Similarly, MasterCard says its wearables program will extend to “any consumer gadget.” Earlier this year, for example, the company announced an initiative that would allow so-called smart refrigerators to order groceries and pay for them remotely. MasterCard cites a finding from research firm Tractica predicting payments volume via wearable devices alone will total $501 billion by 2020.
Driving the growth, the network says, is a growing consumer preference, particularly among younger consumers, to perform payments and banking functions with wearables. Users of wearable technology like fitness bands and smart watches are not only younger and wealthier than owners of smart phones and tablets, they’re also more likely to use the devices for digital banking and payments, according to Javelin Strategy & Research.
In an effort MasterCard says will help clear the path for these devices to add payments functionality, the company also said Monday it has worked with Coin, a startup that makes physical wallets that enable payments via multiple cards held by consumers, to give developers quick access to the tools and documentation of the MasterCard Digital Enablement Service. MDES is MasterCard’s tokenization service for digital payments.
The Coin developer program carries no upfront “infrastructure” fee, MasterCard says, and access is also free of charge. Wearables makers will be charged for actual usage, though MasterCard did not release pricing.
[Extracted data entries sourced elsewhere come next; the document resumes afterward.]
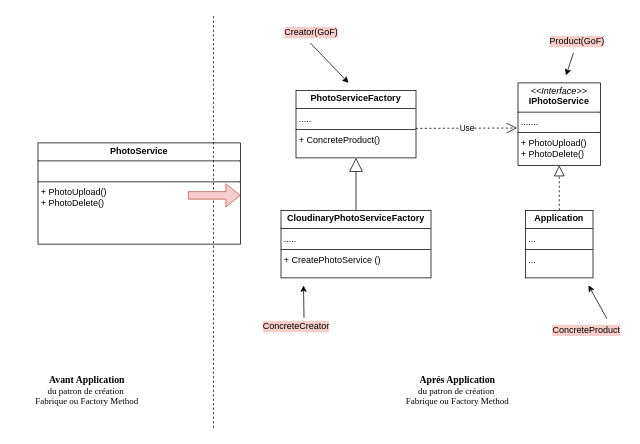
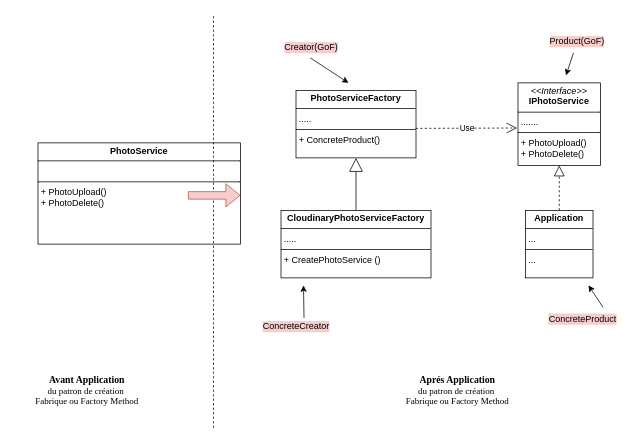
  <mxCell id="0" />
  <mxCell id="1" parent="0" />
  <mxCell id="2" value="&lt;p style=&quot;margin:0px;margin-top:4px;text-align:center;&quot;&gt;&lt;b&gt;PhotoService&lt;/b&gt;&lt;/p&gt;&lt;hr size=&quot;1&quot; style=&quot;border-style:solid;&quot;&gt;&lt;p style=&quot;margin:0px;margin-left:4px;&quot;&gt;&amp;nbsp;&lt;/p&gt;&lt;hr size=&quot;1&quot; style=&quot;border-style:solid;&quot;&gt;&lt;p style=&quot;margin:0px;margin-left:4px;&quot;&gt;+ PhotoUpload()&amp;nbsp;&lt;/p&gt;&lt;p style=&quot;margin:0px;margin-left:4px;&quot;&gt;+ PhotoDelete()&lt;br/&gt;&lt;/p&gt;" style="verticalAlign=top;align=left;overflow=fill;html=1;whiteSpace=wrap;" vertex="1" parent="1"><mxGeometry x="50" y="190" width="270" height="135" as="geometry" /></mxCell>
  <mxCell id="3" value="&lt;b&gt;&lt;font style=&quot;font-size: 13px;&quot;&gt;Avant Application &lt;/font&gt;&lt;/b&gt;&lt;br&gt;du patron de création&amp;nbsp;&lt;br&gt;Fabrique ou Factory Method" style="text;html=1;align=center;verticalAlign=middle;resizable=0;points=[];autosize=1;strokeColor=none;fillColor=none;fontStyle=0;fontFamily=Verdana;" vertex="1" parent="1"><mxGeometry x="20" y="490" width="190" height="60" as="geometry" /></mxCell>
  <mxCell id="4" value="&lt;p style=&quot;margin:0px;margin-top:4px;text-align:center;&quot;&gt;&lt;i&gt;&amp;lt;&amp;lt;Interface&amp;gt;&amp;gt;&lt;/i&gt;&lt;br&gt;&lt;b&gt;IPhotoService&lt;/b&gt;&lt;/p&gt;&lt;hr size=&quot;1&quot; style=&quot;border-style:solid;&quot;&gt;&lt;p style=&quot;margin:0px;margin-left:4px;&quot;&gt;.......&lt;/p&gt;&lt;hr size=&quot;1&quot; style=&quot;border-style:solid;&quot;&gt;&lt;p style=&quot;margin:0px;margin-left:4px;&quot;&gt;+ PhotoUpload()&amp;nbsp;&lt;/p&gt;&lt;p style=&quot;margin:0px;margin-left:4px;&quot;&gt;+ PhotoDelete()&amp;nbsp;&lt;/p&gt;" style="verticalAlign=top;align=left;overflow=fill;html=1;whiteSpace=wrap;" vertex="1" parent="1"><mxGeometry x="690" y="110" width="110" height="110" as="geometry" /></mxCell>
  <mxCell id="5" value="&lt;p style=&quot;margin:0px;margin-top:4px;text-align:center;&quot;&gt;&lt;b style=&quot;background-color: transparent; color: light-dark(rgb(0, 0, 0), rgb(255, 255, 255));&quot;&gt;PhotoServiceFactory&lt;/b&gt;&lt;/p&gt;&lt;hr size=&quot;1&quot; style=&quot;border-style:solid;&quot;&gt;&lt;p style=&quot;margin:0px;margin-left:4px;&quot;&gt;.....&lt;/p&gt;&lt;hr size=&quot;1&quot; style=&quot;border-style:solid;&quot;&gt;&lt;p style=&quot;margin:0px;margin-left:4px;&quot;&gt;+ ConcreteProduct()&lt;/p&gt;" style="verticalAlign=top;align=left;overflow=fill;html=1;whiteSpace=wrap;" vertex="1" parent="1"><mxGeometry x="394" y="120" width="160" height="90" as="geometry" /></mxCell>
  <mxCell id="6" value="&lt;p style=&quot;margin:0px;margin-top:4px;text-align:center;&quot;&gt;&lt;b&gt;CloudinaryPhotoServiceFactory&lt;/b&gt;&lt;/p&gt;&lt;hr size=&quot;1&quot; style=&quot;border-style:solid;&quot;&gt;&lt;p style=&quot;margin:0px;margin-left:4px;&quot;&gt;.....&lt;/p&gt;&lt;hr size=&quot;1&quot; style=&quot;border-style:solid;&quot;&gt;&lt;p style=&quot;margin:0px;margin-left:4px;&quot;&gt;+ CreatePhotoService ()&lt;/p&gt;" style="verticalAlign=top;align=left;overflow=fill;html=1;whiteSpace=wrap;" vertex="1" parent="1"><mxGeometry x="374" y="280" width="200" height="90" as="geometry" /></mxCell>
  <mxCell id="7" value="&lt;p style=&quot;margin:0px;margin-top:4px;text-align:center;&quot;&gt;&lt;b&gt;Application&lt;/b&gt;&lt;/p&gt;&lt;hr size=&quot;1&quot; style=&quot;border-style:solid;&quot;&gt;&lt;p style=&quot;margin:0px;margin-left:4px;&quot;&gt;...&lt;/p&gt;&lt;hr size=&quot;1&quot; style=&quot;border-style:solid;&quot;&gt;&lt;p style=&quot;margin:0px;margin-left:4px;&quot;&gt;...&lt;/p&gt;" style="verticalAlign=top;align=left;overflow=fill;html=1;whiteSpace=wrap;" vertex="1" parent="1"><mxGeometry x="700" y="280" width="90" height="90" as="geometry" /></mxCell>
  <mxCell id="8" value="" style="endArrow=block;endSize=16;endFill=0;html=1;rounded=0;exitX=0.5;exitY=0;exitDx=0;exitDy=0;entryX=0.5;entryY=1;entryDx=0;entryDy=0;" edge="1" parent="1" source="6" target="5"><mxGeometry y="10" width="160" relative="1" as="geometry"><mxPoint x="440" y="230" as="sourcePoint" /><mxPoint x="600" y="230" as="targetPoint" /><mxPoint as="offset" /></mxGeometry></mxCell>
  <mxCell id="9" value="" style="endArrow=block;dashed=1;endFill=0;endSize=12;html=1;rounded=0;exitX=0.5;exitY=0;exitDx=0;exitDy=0;entryX=0.5;entryY=1;entryDx=0;entryDy=0;" edge="1" parent="1" source="7" target="4"><mxGeometry width="160" relative="1" as="geometry"><mxPoint x="600" y="250" as="sourcePoint" /><mxPoint x="740" y="220" as="targetPoint" /></mxGeometry></mxCell>
  <mxCell id="10" value="Use" style="endArrow=open;endSize=12;dashed=1;html=1;rounded=0;entryX=-0.011;entryY=0.547;entryDx=0;entryDy=0;entryPerimeter=0;exitX=0.998;exitY=0.563;exitDx=0;exitDy=0;exitPerimeter=0;" edge="1" parent="1" source="5" target="4"><mxGeometry width="160" relative="1" as="geometry"><mxPoint x="560" y="170" as="sourcePoint" /><mxPoint x="690" y="170" as="targetPoint" /></mxGeometry></mxCell>
  <mxCell id="11" value="&lt;b&gt;&lt;font style=&quot;font-size: 13px;&quot;&gt;Aprés Application &lt;/font&gt;&lt;/b&gt;&lt;br&gt;du patron de création&amp;nbsp;&lt;br&gt;Fabrique ou Factory Method" style="text;html=1;align=center;verticalAlign=middle;resizable=0;points=[];autosize=1;strokeColor=none;fillColor=none;fontStyle=0;fontFamily=Verdana;" vertex="1" parent="1"><mxGeometry x="514" y="490" width="190" height="60" as="geometry" /></mxCell>
  <mxCell id="12" value="" style="endArrow=none;dashed=1;html=1;rounded=0;" edge="1" parent="1"><mxGeometry width="50" height="50" relative="1" as="geometry"><mxPoint x="284" y="570" as="sourcePoint" /><mxPoint x="284" y="20" as="targetPoint" /></mxGeometry></mxCell>
  <mxCell id="13" value="" style="shape=flexArrow;endArrow=classic;html=1;rounded=0;fillColor=#f8cecc;strokeColor=#b85450;" edge="1" parent="1"><mxGeometry width="50" height="50" relative="1" as="geometry"><mxPoint x="250" y="260" as="sourcePoint" /><mxPoint x="320" y="260" as="targetPoint" /></mxGeometry></mxCell>
  <mxCell id="14" value="Product(GoF)" style="text;html=1;align=center;verticalAlign=middle;whiteSpace=wrap;rounded=0;fillColor=none;labelBackgroundColor=#F8CECC;" vertex="1" parent="1"><mxGeometry x="739" y="40" width="60" height="30" as="geometry" /></mxCell>
  <mxCell id="15" value="" style="endArrow=classic;html=1;rounded=0;" edge="1" parent="1" source="14"><mxGeometry width="50" height="50" relative="1" as="geometry"><mxPoint x="674" y="100" as="sourcePoint" /><mxPoint x="754" y="100" as="targetPoint" /></mxGeometry></mxCell>
- <mxCell id="16" value="ConcreteProduct" style="text;html=1;align=center;verticalAlign=middle;resizable=0;points=[];autosize=1;strokeColor=none;fillColor=none;labelBackgroundColor=#F8CECC;" vertex="1" parent="1"><mxGeometry x="726" y="425" width="110" height="30" as="geometry" /></mxCell>
+ <mxCell id="16" value="ConcreteProduct" style="text;html=1;align=center;verticalAlign=middle;resizable=0;points=[];autosize=1;strokeColor=none;fillColor=none;labelBackgroundColor=#F8CECC;" vertex="1" parent="1"><mxGeometry x="721" y="410" width="110" height="30" as="geometry" /></mxCell>
  <mxCell id="17" value="" style="endArrow=classic;html=1;rounded=0;exitX=0.75;exitY=-0.021;exitDx=0;exitDy=0;exitPerimeter=0;" edge="1" parent="1" source="16"><mxGeometry width="50" height="50" relative="1" as="geometry"><mxPoint x="714" y="430" as="sourcePoint" /><mxPoint x="784" y="380" as="targetPoint" /></mxGeometry></mxCell>
- <mxCell id="18" value="Creator(GoF)" style="text;html=1;align=center;verticalAlign=middle;resizable=0;points=[];autosize=1;strokeColor=none;fillColor=none;labelBackgroundColor=#F8CECC;" vertex="1" parent="1"><mxGeometry x="369" y="28" width="90" height="30" as="geometry" /></mxCell>
+ <mxCell id="18" value="Creator(GoF)" style="text;html=1;align=center;verticalAlign=middle;resizable=0;points=[];autosize=1;strokeColor=none;fillColor=none;labelBackgroundColor=#F8CECC;" vertex="1" parent="1"><mxGeometry x="369" y="48" width="90" height="30" as="geometry" /></mxCell>
  <mxCell id="19" value="" style="endArrow=classic;html=1;rounded=0;exitX=0.489;exitY=0.956;exitDx=0;exitDy=0;exitPerimeter=0;" edge="1" parent="1" source="18"><mxGeometry width="50" height="50" relative="1" as="geometry"><mxPoint x="449" y="100" as="sourcePoint" /><mxPoint x="464" y="110" as="targetPoint" /></mxGeometry></mxCell>
  <mxCell id="20" value="ConcreteCreator" style="text;html=1;align=center;verticalAlign=middle;resizable=0;points=[];autosize=1;strokeColor=none;fillColor=none;labelBackgroundColor=#F8CECC;" vertex="1" parent="1"><mxGeometry x="339" y="420" width="110" height="30" as="geometry" /></mxCell>
  <mxCell id="21" value="" style="endArrow=classic;html=1;rounded=0;exitX=0.597;exitY=0.111;exitDx=0;exitDy=0;exitPerimeter=0;" edge="1" parent="1" source="20"><mxGeometry width="50" height="50" relative="1" as="geometry"><mxPoint x="374" y="420" as="sourcePoint" /><mxPoint x="404" y="380" as="targetPoint" /></mxGeometry></mxCell>
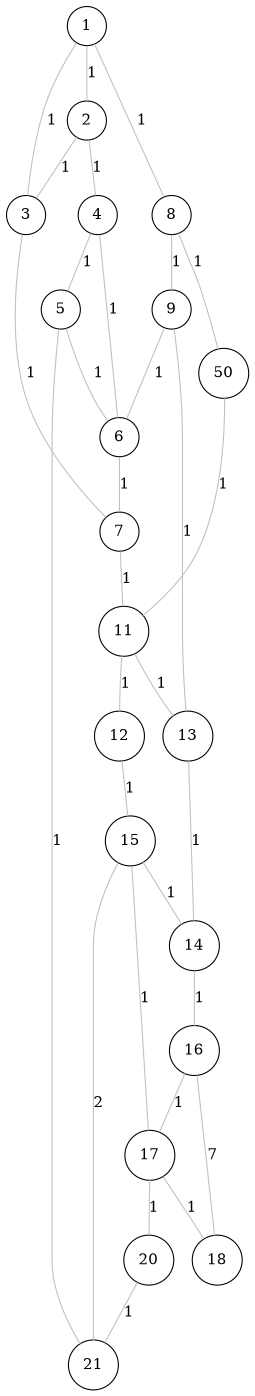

“Signing up for the Coin developer program gives wearables manufacturers transparent access to a turnkey solution,” said Kanishk Parashar, chief executive and co-founder of Coin. “The program makes commerce accessible to makers as payments on wearables become table stakes.” Coin, which launched in 2013 with considerable fanfare, recently found itself the object of a lawsuit charging it misrepresented the capabilities of its device, a card-size gadget that allows consumers to store, select, and use multiple payment cards
Coin is also participating in Visa’s expanded Visa Ready program for wearables, along with Accenture Digital, Giesecke & Devrient, Fit Pay, and Samsung.